Ces avancées sont perçues comme une opportunité historique pour la RDC, dont le potentiel économique et stratégique est de plus en plus reconnu. « Dans un monde où les rapports de force dominent souvent les relations internationales, la France défend une approche fondée sur le multilatéralisme inclusif », a expliqué Rémi Maréchaux. « Il est essentiel d’intégrer davantage l’Afrique dans la gouvernance mondiale. »

Un contexte diplomatique complexe

L’engagement français intervient alors que des négociations de paix se multiplient, notamment l’accord de Washington, signé sous médiation américaine entre la RDC et le Rwanda. Cet accord prévoit une désescalade progressive, le retrait des forces rwandaises du sol congolais et la neutralisation des groupes armés, dont les FDLR, considérés par Kigali comme une menace pour sa sécurité.

Malgré ces avancées diplomatiques, la situation sur le terrain reste fragile. Les rebelles du M23, soutenus selon Kinshasa et plusieurs partenaires internationaux par le Rwanda, conservent le contrôle de villes stratégiques comme Goma et Bukavu. Les combats persistent dans plusieurs zones, tandis que les processus de dialogue, comme celui de Doha sous l’égide du Qatar, peinent à aboutir à des résultats concrets.
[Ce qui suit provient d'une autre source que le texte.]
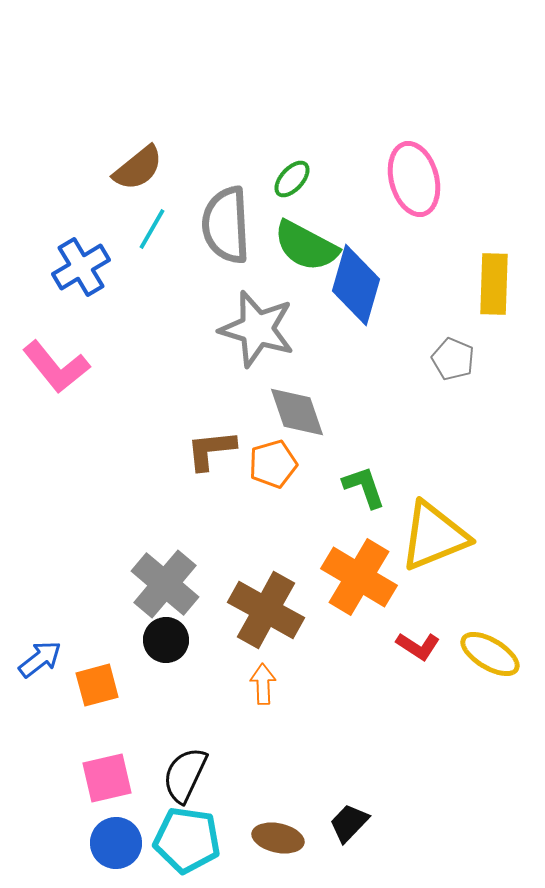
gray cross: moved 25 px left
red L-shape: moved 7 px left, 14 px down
Ce décalage entre les engagements pris et la réalité du terrain souligne l’urgence d’une action coordonnée et efficace pour rétablir une paix durable.

En conclusion, le discours de Rémi Maréchaux à l’occasion du 14 juillet a réaffirmé avec force l’engagement de la France en faveur de la paix et de la stabilité en RDC. Entre diplomatie multilatérale et coopération bilatérale, Paris mise sur une approche globale pour soutenir la RDC dans sa quête de sécurité et de développement.